Again, it is urged that the section, of itself, confers no right other than to apply for a patent. But a right to an instrument that will confer a title in a thing is a right to have the thing. That is to say, it is a right of the kind that equity specifically enforces. It may or may not be true that, if the objection had been taken at the outset, the plaintiffs would have been turned over to another remedy, and left to apply for a patent; but, after a trial on the merits, the objection comes too late. See Perego v. Dodge, 163 U.S. 160, 164 , 41 S. L. ed. 113, 116, 16 Sup. Ct. Rep. 971; Reynes v. Dumont, 130 U.S. 354, 395 , 32 S. L. ed. 934, 945, 9 Sup. Ct. Rep. 486.

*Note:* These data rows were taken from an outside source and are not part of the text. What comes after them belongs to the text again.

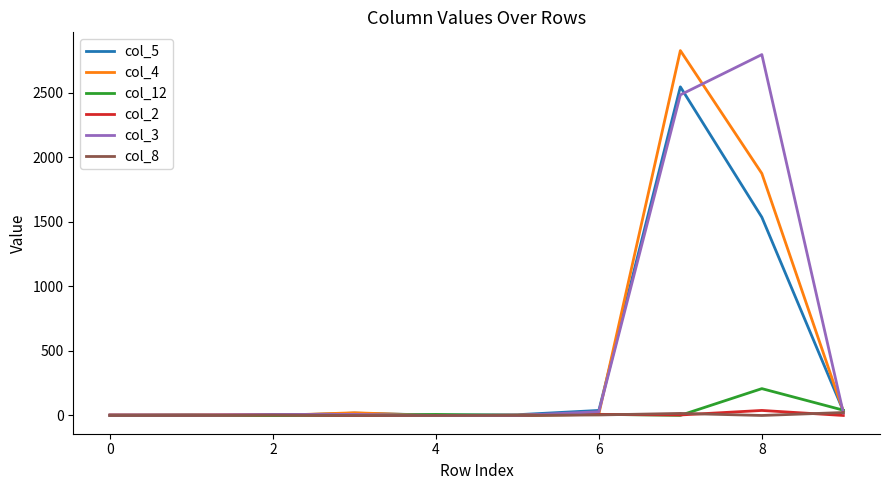

What is the maximum value shown in the chart?

2827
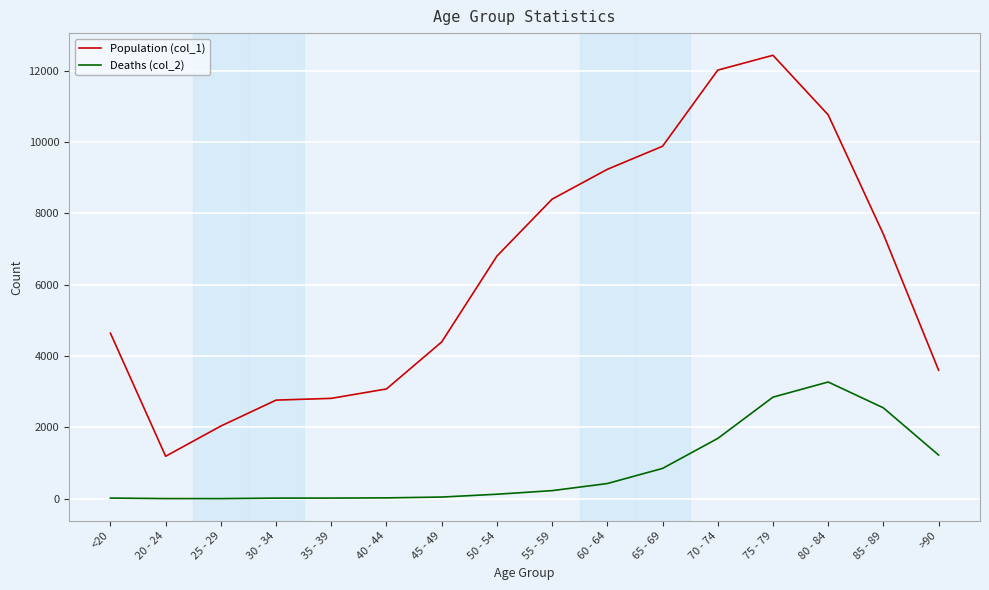

How many lines are shown in the chart?

2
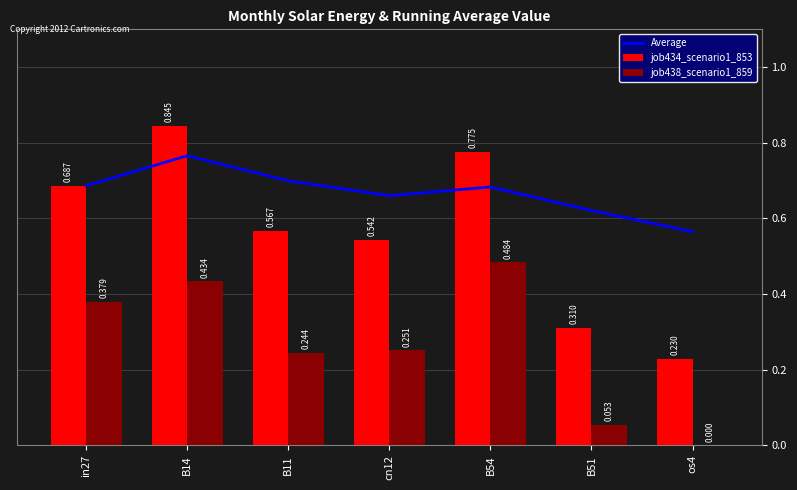

Reading left to right, extract all data points from this chart.

Average: in27=0.7	B14=0.8	B11=0.7	cn12=0.7	B54=0.7	B51=0.6	os4=0.6
job434_scenario1_853: in27=0.7	B14=0.8	B11=0.6	cn12=0.5	B54=0.8	B51=0.3	os4=0.2
job438_scenario1_859: in27=0.4	B14=0.4	B11=0.2	cn12=0.3	B54=0.5	B51=0.1	os4=0.0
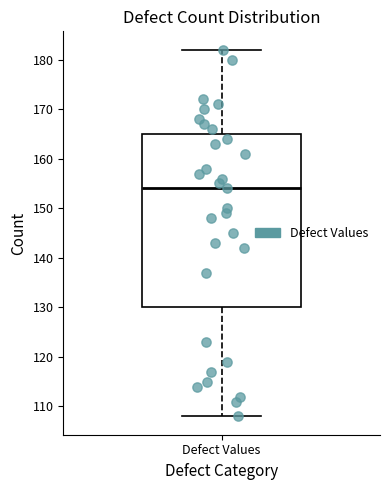

Transcribe this box plot: give where the median line is, the range the box spans, and where the two whiskers end, as read against the y-axis. The values are not printed on the chart, so give them approximately, as read against the axis.

median 154, box 130 to 165, whiskers 108 to 182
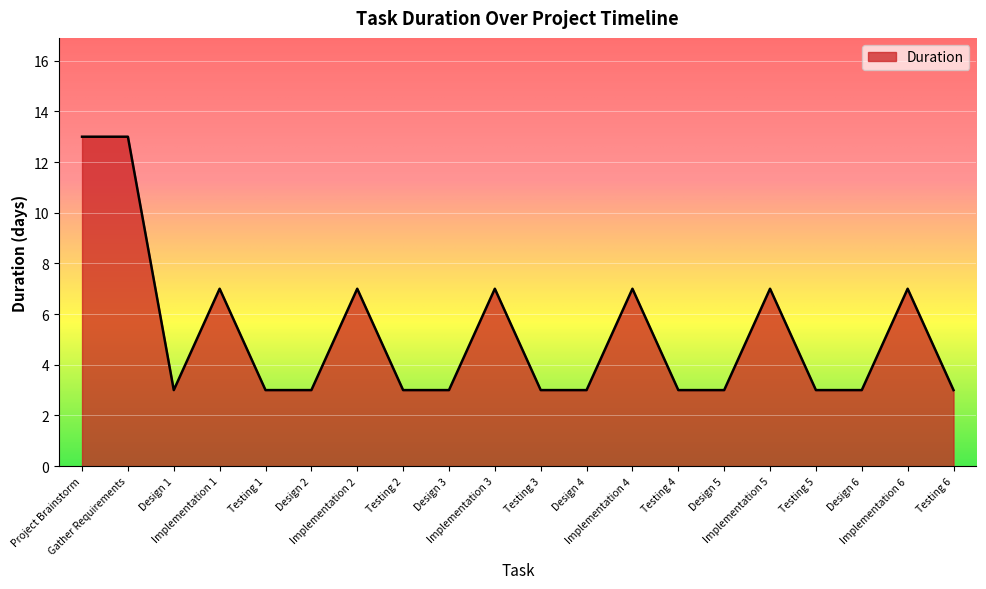

What is the greatest value displayed?

13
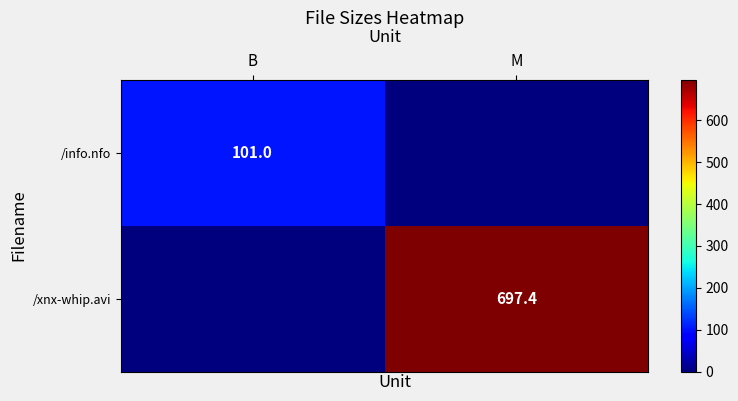

At how many categories does at least one series exceed 248?

1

Some objections were taken to the exclusion of evidence. But, apart from the fact that they do not appear to have been saved in the exceptions taken to the supreme court and irrespective of its admissibility, the evidence offered could not have affected the result. An inquiry of Fianza, whether he claimed the mines mentioned in the suit or those measured by the surveyor who made the plan to which we have referred, was met by the allowance of an amendment, claiming according to the plan. A question to another of the plaintiffs, whether she saw any Igorrots working for Reavis, would have brought out nothing not admitted by the bill, that Reavis did, for a time, intrude upon the mines in suit. Upon the whole case we are of opinion that no sufficient ground is shown for reversing the decree, and it is affirmed.
[ Footnote 1 ] U. S. Comp. St. Supp. 1907, p. 214.